Text block>
How the West made Arabs and Berbers into races. 

The Maghreb (the old word for the area that includes contemporary Morocco) was occupied by Berbers until the Arab invasions between 647 and 709. A good Wikipedia article goes into the history and demography of the area here.

To read more about the Middle East, Islam and related matters, an essential writer is Bernard Lewis. Download his book 'The Multiple Identities of the Middle East' here.

As far as impressions go, we thought that Moroccans seemed mostly a rather sad and suppressed culture. The position of women was apparently quite unenviable, worse in Marrakech, and better in the north, particularly Chefchaouen. We heard hardly any music or singing. We saw relatively few people having a joke with each other. It was quite hard to find a Moroccan with whom one could have a chat that didn't degenerate into some sort of commercial interaction, 'Gimme money to take my photo.' Or 'Gimme money for giving you directions'.

The food was pretty bland and repetitive, in spite of ingredients and fresh produce being easily available.

Compared to 1969/70 (when I was last there) there were several differences. I got the impression that the population had increased markedly. Records suggest it doubled from 17 million in 1975 to 35 million now. There appeared to be a lot of unemployed or underemployed men wandering the streets, or doing trivial work.

Some of the different impressions might have stemmed from changes in myself. People behave differently towards an impoverished student of 20, compared to an old white man who might represent a financial opportunity.

In 1970, Marrakech seemed to me very exotic and vibrant. Now it seemed somewhat degraded, and the country needed development that had passed it by, or been misapplied. 

Some of the best conversations we had were with the guides we hired at different stages. Once we had established a relationship, and some mutual trust, it was possible to go 'off piste' a bit and ask opinions about political or religious matters. The latter was a bit more sensitive. I asked one guide, in the context of us admiring some magnificent old Islamic architecture, how his people made sense of the Moors being so advanced in science, medicine, architecture, etc, until some time after the Reconquista (when the Christians drove the Moors out of Spain in 1492), and the relative rise of the West and the decline of Islam ever since. (The question was intended to raise the topic of the European Enlightenment, the equivalent of which appears to have eluded Islamic countries).

Required work>
Answer these from the Morocco travel notes above:
(a) Between which years did the Arab invasions of the Maghreb take place?
(b) What population figures are given for 1975 and for now?
(c) In what year did the Christians drive the Moors out of Spain?

Record excerpts>

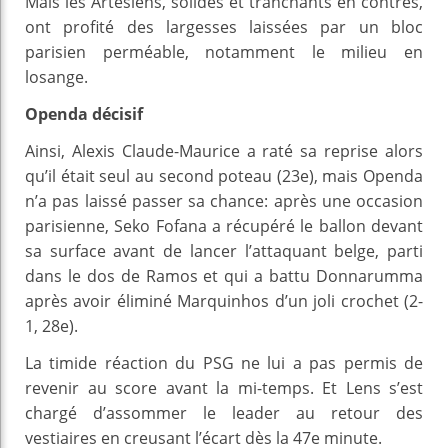
Mais les Artésiens, solides et tranchants en contres,
ont profité des largesses laissées par un bloc
parisien perméable, notamment le milieu en
losange.
Openda décisif
Ainsi, Alexis Claude-Maurice a raté sa reprise alors
qu’il était seul au second poteau (23e), mais Openda
n’a pas laissé passer sa chance: après une occasion
parisienne, Seko Fofana a récupéré le ballon devant
sa surface avant de lancer l’attaquant belge, parti
dans le dos de Ramos et qui a battu Donnarumma
après avoir éliminé Marquinhos d’un joli crochet (2-
1, 28e).
La timide réaction du PSG ne lui a pas permis de
revenir au score avant la mi-temps. Et Lens s’est
chargé d’assommer le leader au retour des
vestiaires en creusant l’écart dès la 47e minute.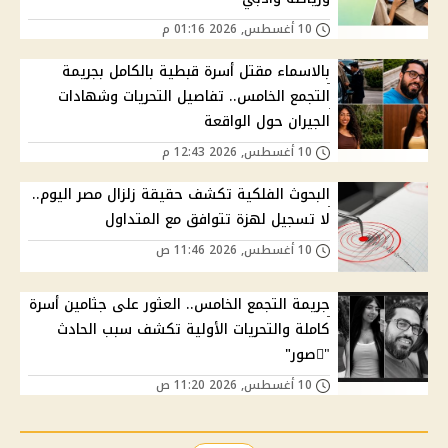
10 أغسطس, 2026 01:16 م
بالاسماء مقتل أسرة قبطية بالكامل بجريمة
التجمع الخامس.. تفاصيل التحريات وشهادات
الجيران حول الواقعة
10 أغسطس, 2026 12:43 م
البحوث الفلكية تكشف حقيقة زلزال مصر اليوم..
لا تسجيل لهزة تتوافق مع المتداول
10 أغسطس, 2026 11:46 ص
جريمة التجمع الخامس.. العثور على جثامين أسرة
كاملة والتحريات الأولية تكشف سبب الحادث
"ًصور"
10 أغسطس, 2026 11:20 ص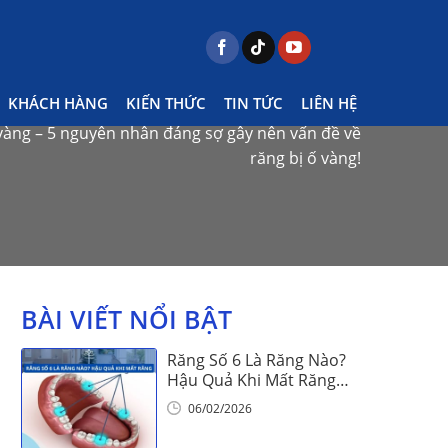
KHÁCH HÀNG
KIẾN THỨC
TIN TỨC
LIÊN HỆ
àng – 5 nguyên nhân đáng sợ gây nên vấn đề về
răng bị ố vàng!
BÀI VIẾT NỔI BẬT
Răng Số 6 Là Răng Nào?
Hậu Quả Khi Mất Răng
Số 6
06/02/2026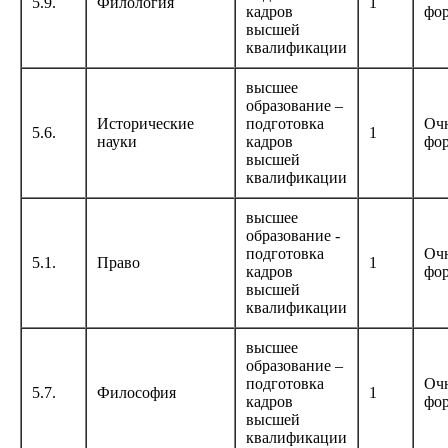
5.9.
Филология
1
кадров
фо
высшей
квалификации
высшее
образование –
Исторические
подготовка
Оч
5.6.
1
науки
кадров
фо
высшей
квалификации
высшее
образование -
подготовка
Оч
5.1.
Право
1
кадров
фо
высшей
квалификации
высшее
образование –
подготовка
Оч
5.7.
Философия
1
кадров
фо
высшей
квалификации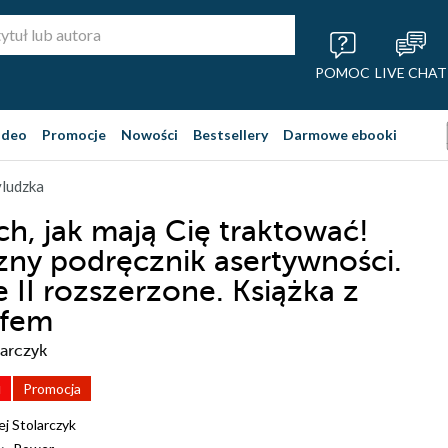
POMOC
LIVE CHAT
ideo
Promocje
Nowości
Bestsellery
Darmowe ebooki
yludzka
ch, jak mają Cię traktować!
zny podręcznik asertywności.
 II rozszerzone. Książka z
afem
larczyk
i
Promocja
ej Stolarczyk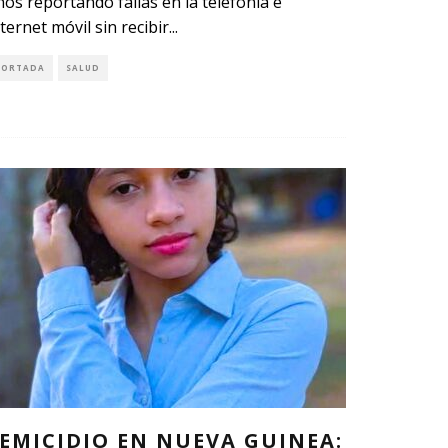
ños reportando fallas en la telefonía e
nternet móvil sin recibir
...
PORTADA
SALUD
EMICIDIO EN NUEVA GUINEA: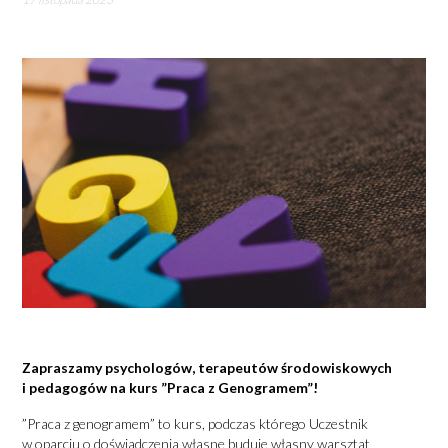
Zapraszamy psychologów, terapeutów środowiskowych
i pedagogów na kurs ”Praca z Genogramem”!
”Praca z genogramem” to kurs, podczas którego Uczestnik
w oparciu o doświadczenia własne buduje własny warsztat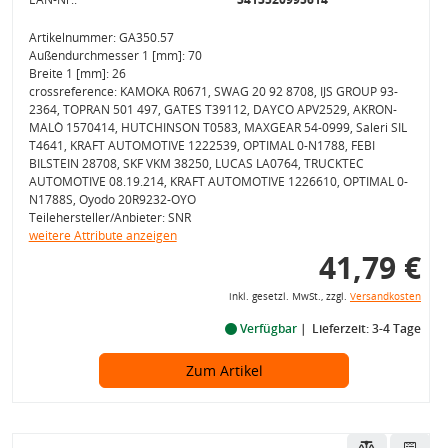
Artikelnummer: GA350.57
Außendurchmesser 1 [mm]: 70
Breite 1 [mm]: 26
crossreference: KAMOKA R0671, SWAG 20 92 8708, IJS GROUP 93-
2364, TOPRAN 501 497, GATES T39112, DAYCO APV2529, AKRON-
MALÒ 1570414, HUTCHINSON T0583, MAXGEAR 54-0999, Saleri SIL
T4641, KRAFT AUTOMOTIVE 1222539, OPTIMAL 0-N1788, FEBI
BILSTEIN 28708, SKF VKM 38250, LUCAS LA0764, TRUCKTEC
AUTOMOTIVE 08.19.214, KRAFT AUTOMOTIVE 1226610, OPTIMAL 0-
N1788S, Oyodo 20R9232-OYO
Teilehersteller/Anbieter: SNR
weitere Attribute anzeigen
41,79 €
inkl. gesetzl. MwSt., zzgl.
Versandkosten
Verfügbar
Lieferzeit: 3-4 Tage
Zum Artikel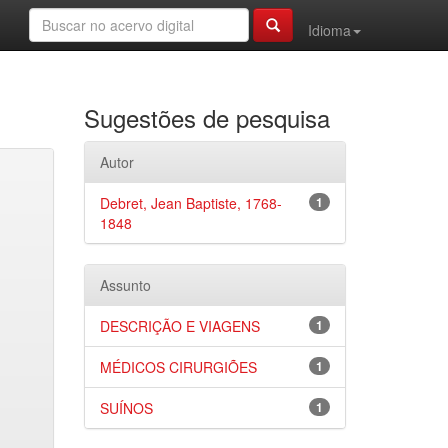
Idioma
Sugestões de pesquisa
Autor
Debret, Jean Baptiste, 1768-
1
1848
Assunto
DESCRIÇÃO E VIAGENS
1
MÉDICOS CIRURGIÕES
1
SUÍNOS
1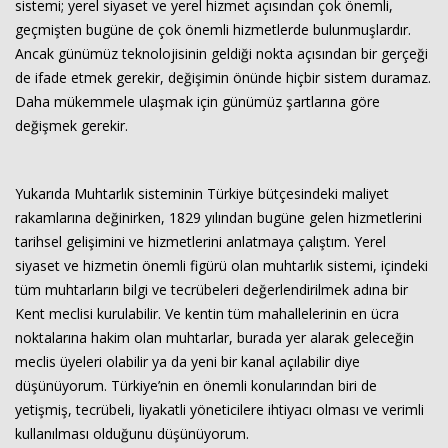
sistemi; yerel siyaset ve yerel hizmet açısından çok önemli,
geçmişten bugüne de çok önemli hizmetlerde bulunmuşlardır.
Ancak günümüz teknolojisinin geldiği nokta açısından bir gerçeği
de ifade etmek gerekir, değişimin önünde hiçbir sistem duramaz.
Daha mükemmele ulaşmak için günümüz şartlarına göre
değişmek gerekir.
Yukarıda Muhtarlık sisteminin Türkiye bütçesindeki maliyet
rakamlarına değinirken, 1829 yılından bugüne gelen hizmetlerini
tarihsel gelişimini ve hizmetlerini anlatmaya çalıştım. Yerel
siyaset ve hizmetin önemli figürü olan muhtarlık sistemi, içindeki
tüm muhtarların bilgi ve tecrübeleri değerlendirilmek adına bir
Kent meclisi kurulabilir. Ve kentin tüm mahallelerinin en ücra
noktalarına hakim olan muhtarlar, burada yer alarak geleceğin
meclis üyeleri olabilir ya da yeni bir kanal açılabilir diye
düşünüyorum. Türkiye’nin en önemli konularından biri de
yetişmiş, tecrübeli, liyakatli yöneticilere ihtiyacı olması ve verimli
kullanılması olduğunu düşünüyorum.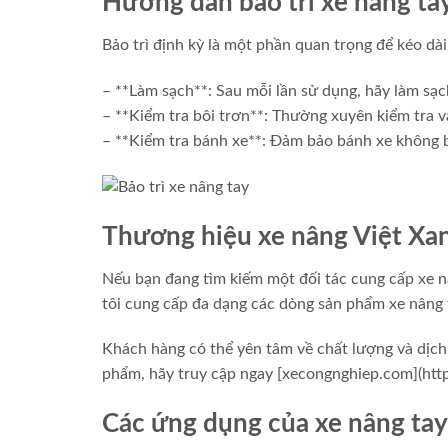
Hướng dẫn bảo trì xe nâng tay
Bảo trì định kỳ là một phần quan trọng để kéo dài
– **Làm sạch**: Sau mỗi lần sử dụng, hãy làm sạch
– **Kiểm tra bôi trơn**: Thường xuyên kiểm tra 
– **Kiểm tra bánh xe**: Đảm bảo bánh xe không 
Thương hiệu xe nâng Việt Xan
Nếu bạn đang tìm kiếm một đối tác cung cấp xe n
tôi cung cấp đa dạng các dòng sản phẩm xe nâng ta
Khách hàng có thể yên tâm về chất lượng và dịch
phẩm, hãy truy cập ngay [xecongnghiep.com](htt
Các ứng dụng của xe nâng tay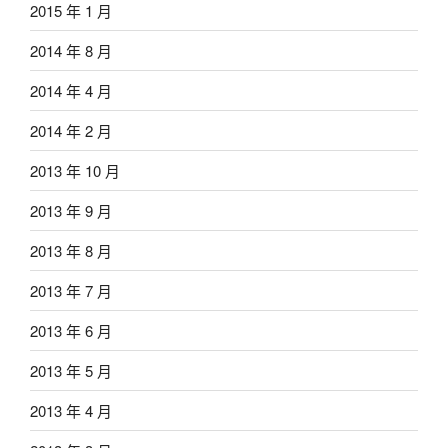
2015 年 1 月
2014 年 8 月
2014 年 4 月
2014 年 2 月
2013 年 10 月
2013 年 9 月
2013 年 8 月
2013 年 7 月
2013 年 6 月
2013 年 5 月
2013 年 4 月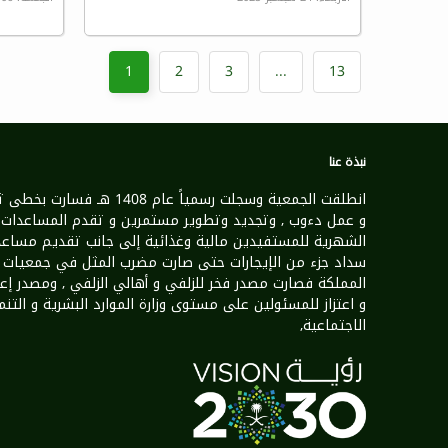
1
2
3
...
13
نبذة عنا
انطلقت الجمعية وسجلت رسمياً عام 1408 هـ فسارت 
و عمل دءوب , وتجديد وتطوير مستمرين و تقدم المساعدات
الشهرية للمستفيدين مالية وغذائية إلى جانب تقديم مساعد
سداد جزء من الإيجارات حتى صارت مضرب المثل في جمعيات
المملكة فصارت مصدر فخر للزلفي و أهالي الزلفي , ومصدر إع
و اعتزاز للمسئولين على مستوى وزارة الموارد البشرية و التنم
الاجتماعية,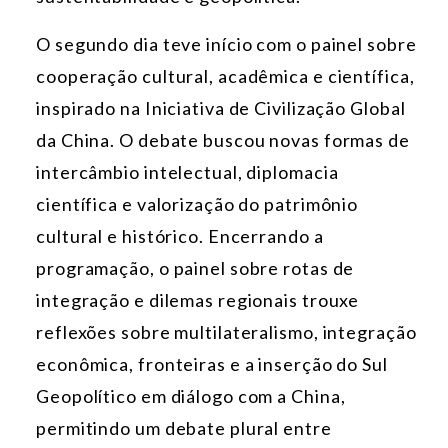
O segundo dia teve início com o painel sobre
cooperação cultural, acadêmica e científica,
inspirado na Iniciativa de Civilização Global
da China. O debate buscou novas formas de
intercâmbio intelectual, diplomacia
científica e valorização do patrimônio
cultural e histórico. Encerrando a
programação, o painel sobre rotas de
integração e dilemas regionais trouxe
reflexões sobre multilateralismo, integração
econômica, fronteiras e a inserção do Sul
Geopolítico em diálogo com a China,
permitindo um debate plural entre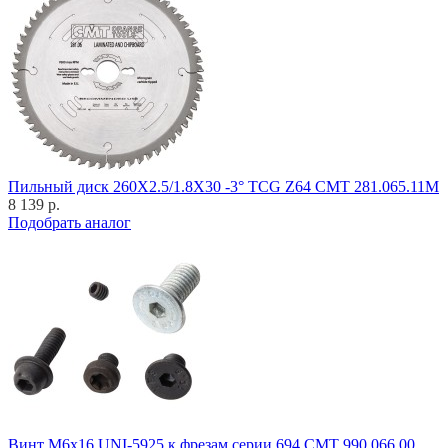
Пильный диск 260X2.5/1.8X30 -3° TCG Z64 CMT 281.065.11M
8 139 р.
Подобрать аналог
Винт M6x16 UNI-5925 к фрезам серии 694 CMT 990.066.00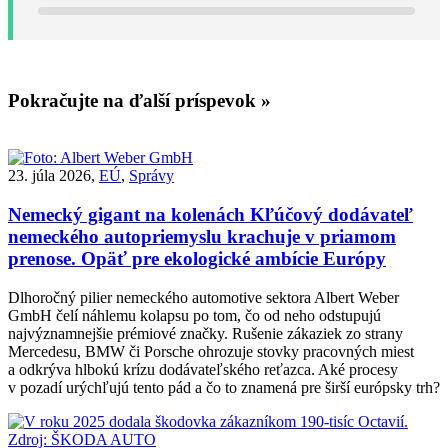
Pokračujte na ďalší príspevok »
23. júla 2026,
EÚ
,
Správy
Nemecký gigant na kolenách
Kľúčový dodávateľ
nemeckého autopriemyslu krachuje v priamom
prenose. Opäť pre ekologické ambície Európy
Dlhoročný pilier nemeckého automotive sektora Albert Weber
GmbH čelí náhlemu kolapsu po tom, čo od neho odstupujú
najvýznamnejšie prémiové značky. Rušenie zákaziek zo strany
Mercedesu, BMW či Porsche ohrozuje stovky pracovných miest
a odkrýva hlbokú krízu dodávateľského reťazca. Aké procesy
v pozadí urýchľujú tento pád a čo to znamená pre širší európsky trh?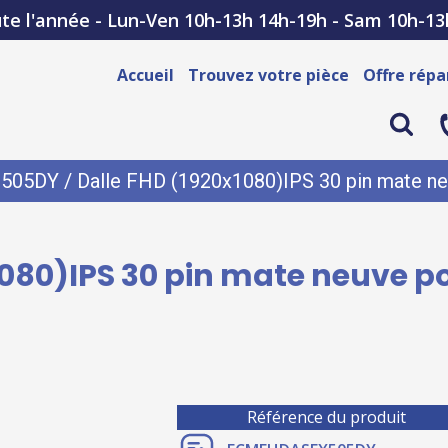
te l'année - Lun-Ven 10h-13h 14h-19h - Sam 10h-13
Accueil
Trouvez votre pièce
Offre répa
505DY
/ Dalle FHD (1920x1080)IPS 30 pin mate n
1080)IPS 30 pin mate neuve 
Référence du produit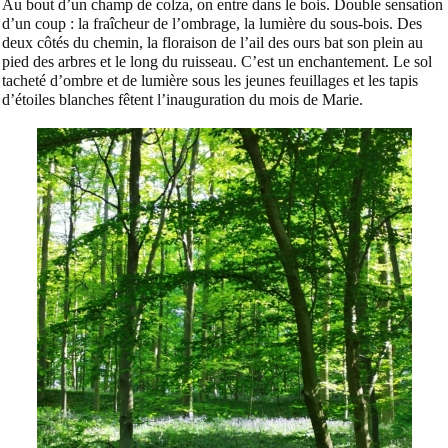
Au bout d’un champ de colza, on entre dans le bois. Double sensation
d’un coup : la fraîcheur de l’ombrage, la lumière du sous-bois. Des
deux côtés du chemin, la floraison de l’ail des ours bat son plein au
pied des arbres et le long du ruisseau. C’est un enchantement. Le sol
tacheté d’ombre et de lumière sous les jeunes feuillages et les tapis
d’étoiles blanches fêtent l’inauguration du mois de Marie.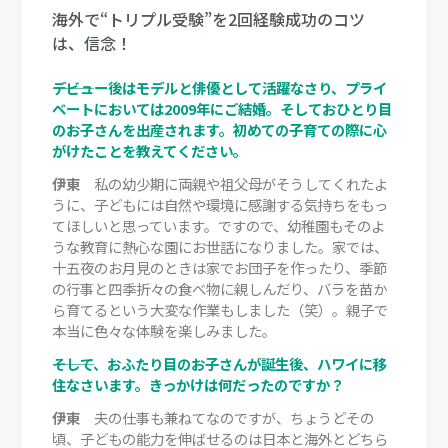
海外で“トリプル受験”を2回経験成功のコツ
は、信念！
―――デビュー後はモデルと俳優として活躍なさり、プライ
ベートにおいては2009年にご結婚。そしておひとり目
のお子さんを出産されます。初めての子育ての際に心
がけたことを教えてください。
伊東
私の幼少期に両親や祖父母がそうしてくれたよ
うに、子どもには自然や環境に感謝する気持ちをもっ
てほしいと思っています。ですので、幼稚園もそのよ
うな教育に熱心な園にお世話になりました。家では、
十五夜のお月見のときは家でお団子を作ったり、季節
の行事と四季折々の食べ物に親しんだり、バラを苗か
ら育てるという大変な作業もしました（笑）。親子で
本当に色々な体験を楽しみました。
―――そして、おふたり目のお子さんが誕生後、ハワイに移
住なさいます。きっかけは何だったのですか？
伊東
夫の仕事も兼ねてなのですが、ちょうどその
頃、子どもの能力を伸ばせるのは日本と海外とどちら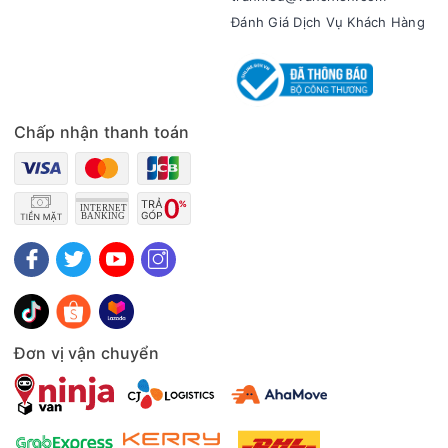
Đánh Giá Dịch Vụ Khách Hàng
Chấp nhận thanh toán
Đơn vị vận chuyển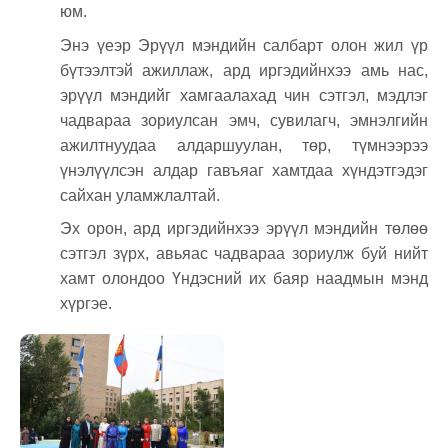
юм.
Энэ үеэр Эрүүл мэндийн салбарт олон жил үр
бүтээлтэй ажиллаж, ард иргэдийнхээ амь нас,
эрүүл мэндийг хамгаалахад чин сэтгэл, мэдлэг
чадвараа зориулсан эмч, сувилагч, эмнэлгийн
ажилтнуудаа алдаршуулан, төр, түмнээрээ
үнэлүүлсэн алдар гавъяаг хамтдаа хүндэтгэдэг
сайхан уламжлалтай.
Эх орон, ард иргэдийнхээ эрүүл мэндийн төлөө
сэтгэл зүрх, авьяас чадвараа зориулж буй нийт
хамт олондоо Үндэсний их баяр наадмын мэнд
хүргэе.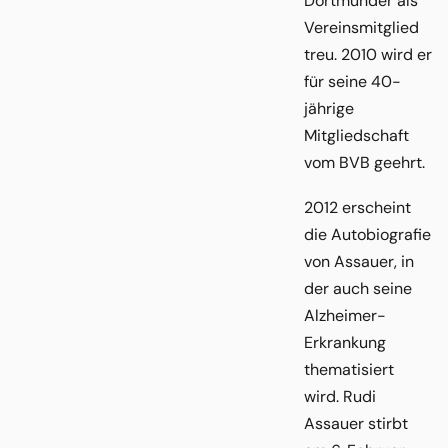
Dortmunder als
Vereinsmitglied
treu. 2010 wird er
für seine 40-
jährige
Mitgliedschaft
vom BVB geehrt.
2012 erscheint
die Autobiografie
von Assauer, in
der auch seine
Alzheimer-
Erkrankung
thematisiert
wird. Rudi
Assauer stirbt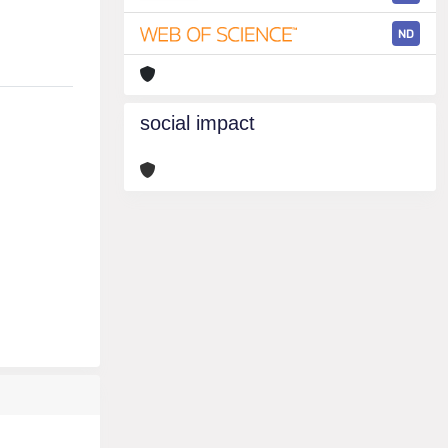
ND
social impact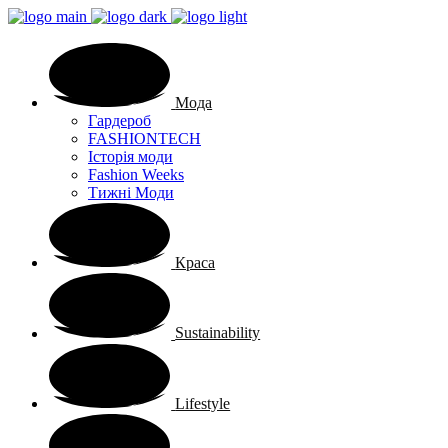
Мода
Гардероб
FASHIONTECH
Історія моди
Fashion Weeks
Тижні Моди
Краса
Sustainability
Lifestyle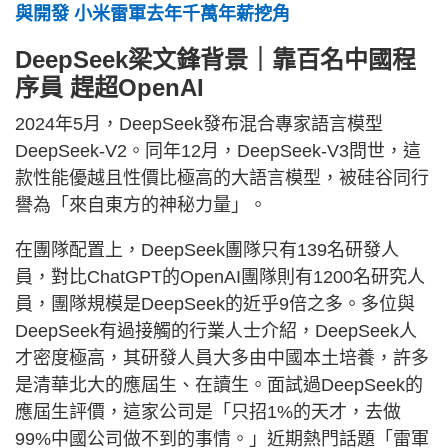
與開發 小米雷軍去年千萬年薪挖角
DeepSeek梁文鋒背景｜靠百名中國程
序員 趕超OpenAI
2024年5月，DeepSeek發布混合專家語言模型
DeepSeek-V2。同年12月，DeepSeek-V3問世，這
款性能優越且性價比極高的大語言模型，被硅谷同行
譽為「來自東方的神秘力量」。
在團隊配置上，DeepSeek團隊只有139名研發人
員，對比ChatGPT的OpenAI團隊則有1200名研究人
員，團隊規模是DeepSeek的近乎9倍之多。多位與
DeepSeek有過接觸的行業人士介紹，DeepSeek人
才密度極高，其研發人員大多由中國本土培養，許多
是清華北大的應屆生、在讀生。面試過DeepSeek的
應屆生評價，這家公司是「只招1%的天才，去做
99%中國公司做不到的事情。」近期熱門話題「雷軍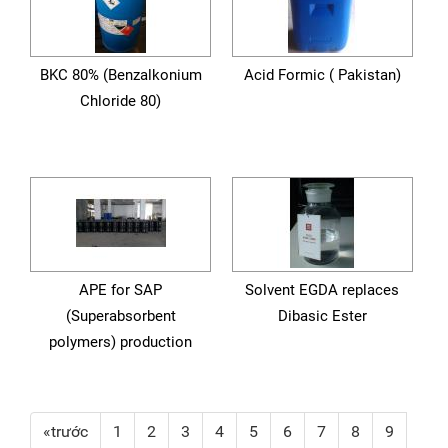
BKC 80% (Benzalkonium
Acid Formic ( Pakistan)
Chloride 80)
APE for SAP
Solvent EGDA replaces
(Superabsorbent
Dibasic Ester
polymers) production
«trước
1
2
3
4
5
6
7
8
9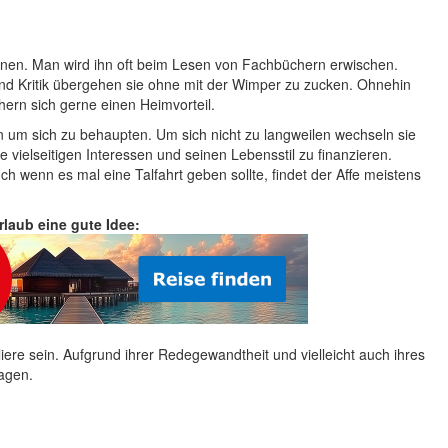
einen. Man wird ihn oft beim Lesen von Fachbüchern erwischen.
nd Kritik übergehen sie ohne mit der Wimper zu zucken. Ohnehin
hern sich gerne einen Heimvorteil.
n um sich zu behaupten. Um sich nicht zu langweilen wechseln sie
vielseitigen Interessen und seinen Lebensstil zu finanzieren.
 wenn es mal eine Talfahrt geben sollte, findet der Affe meistens
Urlaub eine gute Idee:
iere sein. Aufgrund ihrer Redegewandtheit und vielleicht auch ihres
lagen.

Task result>
(a) Between 647 and 709.
(b) 17 million in 1975 and 35 million now.
(c) 1492.